The persistent decline in NMDC's share price appears closely tied to the market's reaction to the company's September operational numbers. Despite the company reporting a 1.3% year-over-year increase in iron ore production to 3.04 million tonnes (MT) and a 13.8% growth in sales to 3.54 MT, the stock continues to falter.

This market disillusionment likely stems from investors' expectations being tempered by other external factors, including concerns over the company's margins and profitability as it enters the second half of the financial year.

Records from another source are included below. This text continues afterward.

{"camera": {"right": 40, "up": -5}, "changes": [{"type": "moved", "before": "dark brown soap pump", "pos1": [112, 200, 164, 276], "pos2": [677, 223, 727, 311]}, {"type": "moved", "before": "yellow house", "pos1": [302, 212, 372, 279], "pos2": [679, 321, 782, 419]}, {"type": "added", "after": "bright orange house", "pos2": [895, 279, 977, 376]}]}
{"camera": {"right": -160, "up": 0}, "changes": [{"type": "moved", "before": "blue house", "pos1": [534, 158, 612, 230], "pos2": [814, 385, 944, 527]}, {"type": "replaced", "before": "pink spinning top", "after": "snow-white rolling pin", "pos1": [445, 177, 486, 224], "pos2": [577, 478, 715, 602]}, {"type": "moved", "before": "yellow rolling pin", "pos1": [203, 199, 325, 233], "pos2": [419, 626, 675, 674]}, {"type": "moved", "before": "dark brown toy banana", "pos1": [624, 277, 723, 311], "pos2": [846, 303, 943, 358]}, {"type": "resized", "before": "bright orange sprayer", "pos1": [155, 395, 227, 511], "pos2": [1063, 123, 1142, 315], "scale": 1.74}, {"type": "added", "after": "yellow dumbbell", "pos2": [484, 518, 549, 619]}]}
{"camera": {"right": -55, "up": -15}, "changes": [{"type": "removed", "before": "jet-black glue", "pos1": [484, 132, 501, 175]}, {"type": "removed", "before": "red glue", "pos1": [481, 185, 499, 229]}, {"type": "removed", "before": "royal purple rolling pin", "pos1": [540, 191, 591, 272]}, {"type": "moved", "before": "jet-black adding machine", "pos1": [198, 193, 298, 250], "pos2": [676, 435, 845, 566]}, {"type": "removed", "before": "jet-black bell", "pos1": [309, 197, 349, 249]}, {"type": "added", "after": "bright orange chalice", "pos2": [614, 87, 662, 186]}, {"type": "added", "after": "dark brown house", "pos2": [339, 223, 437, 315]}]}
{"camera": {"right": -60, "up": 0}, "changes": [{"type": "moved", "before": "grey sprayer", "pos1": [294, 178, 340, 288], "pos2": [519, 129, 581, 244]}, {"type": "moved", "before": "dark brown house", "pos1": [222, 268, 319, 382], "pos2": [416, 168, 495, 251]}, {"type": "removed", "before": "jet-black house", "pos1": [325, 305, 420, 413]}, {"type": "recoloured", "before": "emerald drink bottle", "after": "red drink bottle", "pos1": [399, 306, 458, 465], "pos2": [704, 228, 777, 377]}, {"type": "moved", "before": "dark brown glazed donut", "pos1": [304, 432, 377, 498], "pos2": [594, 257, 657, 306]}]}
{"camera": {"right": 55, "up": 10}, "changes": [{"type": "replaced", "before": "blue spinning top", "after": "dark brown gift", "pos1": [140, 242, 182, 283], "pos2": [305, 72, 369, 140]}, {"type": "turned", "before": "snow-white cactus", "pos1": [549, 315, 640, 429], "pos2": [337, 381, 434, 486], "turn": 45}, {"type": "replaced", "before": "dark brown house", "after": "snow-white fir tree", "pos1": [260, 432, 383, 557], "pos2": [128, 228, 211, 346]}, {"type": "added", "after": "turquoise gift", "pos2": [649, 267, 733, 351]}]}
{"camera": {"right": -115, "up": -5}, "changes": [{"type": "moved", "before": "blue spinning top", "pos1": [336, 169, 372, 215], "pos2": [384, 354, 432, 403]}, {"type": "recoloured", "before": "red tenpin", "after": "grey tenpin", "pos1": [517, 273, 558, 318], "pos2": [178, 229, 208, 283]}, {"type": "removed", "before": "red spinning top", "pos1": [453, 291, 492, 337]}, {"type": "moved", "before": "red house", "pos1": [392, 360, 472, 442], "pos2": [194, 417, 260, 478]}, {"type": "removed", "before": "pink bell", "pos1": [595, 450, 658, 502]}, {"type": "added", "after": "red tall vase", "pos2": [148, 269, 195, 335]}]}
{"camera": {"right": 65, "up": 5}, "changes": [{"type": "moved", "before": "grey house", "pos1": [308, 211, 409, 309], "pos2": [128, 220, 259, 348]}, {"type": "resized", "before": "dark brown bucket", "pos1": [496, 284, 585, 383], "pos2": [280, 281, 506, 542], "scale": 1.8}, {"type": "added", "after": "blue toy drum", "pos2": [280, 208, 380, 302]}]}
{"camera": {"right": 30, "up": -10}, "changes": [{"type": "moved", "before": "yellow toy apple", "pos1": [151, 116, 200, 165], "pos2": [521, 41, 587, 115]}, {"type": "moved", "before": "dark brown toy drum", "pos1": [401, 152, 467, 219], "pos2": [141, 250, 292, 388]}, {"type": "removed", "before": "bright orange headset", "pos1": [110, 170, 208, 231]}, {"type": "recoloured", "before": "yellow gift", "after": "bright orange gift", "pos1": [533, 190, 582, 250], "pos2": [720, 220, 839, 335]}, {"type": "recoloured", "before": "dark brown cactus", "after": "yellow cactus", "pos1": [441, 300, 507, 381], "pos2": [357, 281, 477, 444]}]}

NMDC recently announced price increases for both lump ore and fines, effective October 1. The price of lump ore has been raised by Rs 400 per tonne, bringing it to Rs 5,750 per tonne, while the price for fines saw a similar increase, rising to Rs 5,010 per tonne.
What's particularly notable is that this recent price increase follows a prior reduction in prices. In its previous adjustment, NMDC lowered the price of lump ore by Rs 600 per tonne to Rs 5,350 and fines by Rs 500 per tonne to Rs 4,610. Despite these upward and downward revisions, it appears that external market forces, including weaker global metal demand, are exerting more influence on the company's stock than these pricing changes alone.
Brokerage firm, Motilal Oswal has provided a rather bleak forecast for metal companies for the second quarter of FY25, with NMDC being no exception. According to the brokerage, metal companies within its coverage are expected to see quarter-on-quarter (QoQ) declines in revenue by 3%, EBITDA by 15%, and adjusted profit after tax by 27%. These downward revisions are largely attributed to weak metal prices and lower sales volumes, factors which are anticipated to negatively impact NMDC's upcoming earnings report.
Additionally, the monsoon season has played a role in weakening domestic demand and pressuring prices. The influx of cheaper Chinese imports has further exacerbated the situation, forcing local players like NMDC to contend with lower average selling prices (ASP). Motilal Oswal reports that NMDC's average prices for lump ore and fines during the second quarter were Rs 5,350 per tonne and Rs 4,610 per tonne, respectively.
The slowdown in China's real estate sector, which consumes a significant portion of global metals, has led to a sharp increase in cheaper Chinese exports flooding international markets. This has added downward pressure on global metal prices, including iron ore. Despite the grim present, there is some optimism that China's anticipated stimulus measures to revive its real estate market could provide support to global metal prices.
On the domestic front, the heavy monsoon season has also been a critical factor in reducing mining volumes. With reduced production capacity due to rain-induced disruptions, NMDC's output has been unable to meet earlier projections. This combination of reduced volume, lower selling prices, and increased global competition has left NMDC in a precarious position as it navigates the remaining quarters of FY25.
As of 10:50 am on Tuesday, NMDC's stock was trading at Rs 220 per share, reflecting a nearly 4% drop from the previous close. This continued downward pressure on the stock suggests that investor confidence remains shaken despite the company's operational improvements and pricing adjustments. The recent sell-off brings the stock's five-day loss to nearly 15%, a steep decline that contrasts sharply with the stock's broader performance over the past year, where it delivered a return of approximately 60%.